(Stored entries)
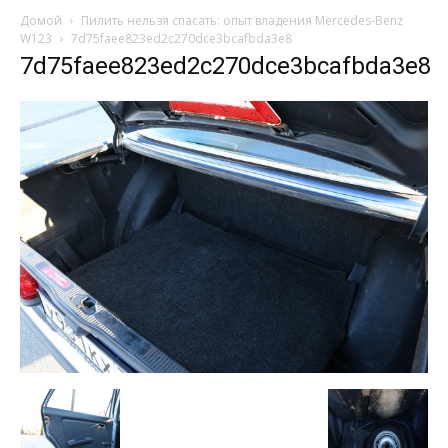
Домой
Пилить нельзя спасать: опыт владения Mercedes-Benz
W123
7d75faee823ed2c270dce3bcafbda3e8
7d75faee823ed2c270dce3bcafbda3e8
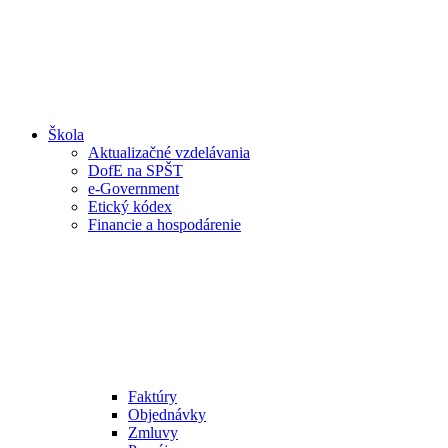
Škola
Aktualizačné vzdelávania
DofE na SPŠT
e-Government
Etický kódex
Financie a hospodárenie
Faktúry
Objednávky
Zmluvy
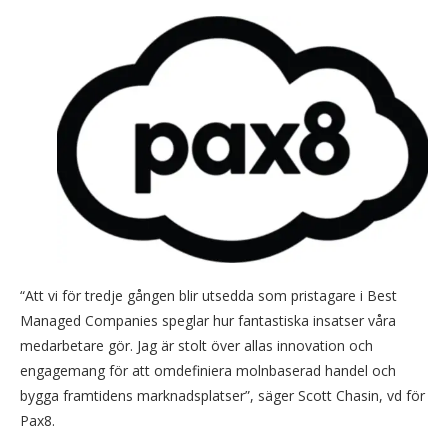
“Att vi för tredje gången blir utsedda som pristagare i Best
Managed Companies speglar hur fantastiska insatser våra
medarbetare gör. Jag är stolt över allas innovation och
engagemang för att omdefiniera molnbaserad handel och
bygga framtidens marknadsplatser”, säger Scott Chasin, vd för
Pax8.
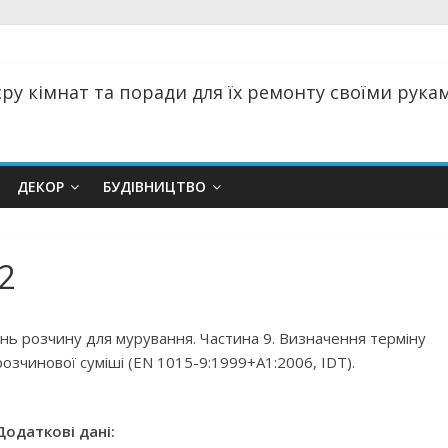
ру кімнат та поради для їх ремонту своїми руками
ДЕКОР
БУДІВНИЦТВО
2
ь розчину для мурування. Частина 9. Визначення терміну
розчинової суміші (ЕN 1015-9:1999+А1:2006, IDT).
Додаткові дані:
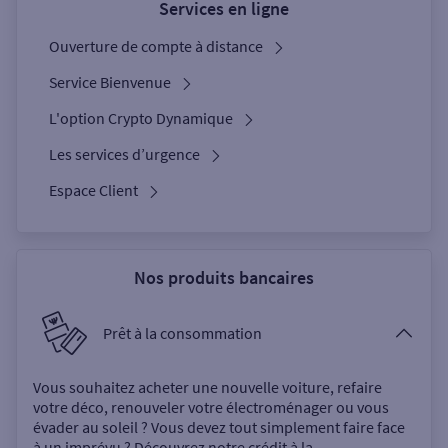
Services en ligne
Ouverture de compte à distance
Service Bienvenue
L'option Crypto Dynamique
Les services d’urgence
Espace Client
Nos produits bancaires
Prêt à la consommation
Vous souhaitez acheter une nouvelle voiture, refaire
votre déco, renouveler votre électroménager ou vous
évader au soleil ? Vous devez tout simplement faire face
à un imprévu ? Découvrez notre crédit à la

__Exercise instructions__. Duplicate the text of every item above line for line and character for character, omitting the pictures.

__Exercise result__.
Домой
Пилить нельзя спасать: опыт владения Mercedes-Benz
W123
7d75faee823ed2c270dce3bcafbda3e8
7d75faee823ed2c270dce3bcafbda3e8
Škola
Aktualizačné vzdelávania
DofE na SPŠT
e-Government
Etický kódex
Financie a hospodárenie
Faktúry
Objednávky
Zmluvy
“Att vi för tredje gången blir utsedda som pristagare i Best
Managed Companies speglar hur fantastiska insatser våra
medarbetare gör. Jag är stolt över allas innovation och
engagemang för att omdefiniera molnbaserad handel och
bygga framtidens marknadsplatser”, säger Scott Chasin, vd för
Pax8.
ру кімнат та поради для їх ремонту своїми руками
ДЕКОР
БУДІВНИЦТВО
2
ь розчину для мурування. Частина 9. Визначення терміну
розчинової суміші (ЕN 1015-9:1999+А1:2006, IDT).
Додаткові дані:
Services en ligne
Ouverture de compte à distance
Service Bienvenue
L'option Crypto Dynamique
Les services d’urgence
Espace Client
Nos produits bancaires
Prêt à la consommation
Vous souhaitez acheter une nouvelle voiture, refaire
votre déco, renouveler votre électroménager ou vous
évader au soleil ? Vous devez tout simplement faire face
à un imprévu ? Découvrez notre crédit à la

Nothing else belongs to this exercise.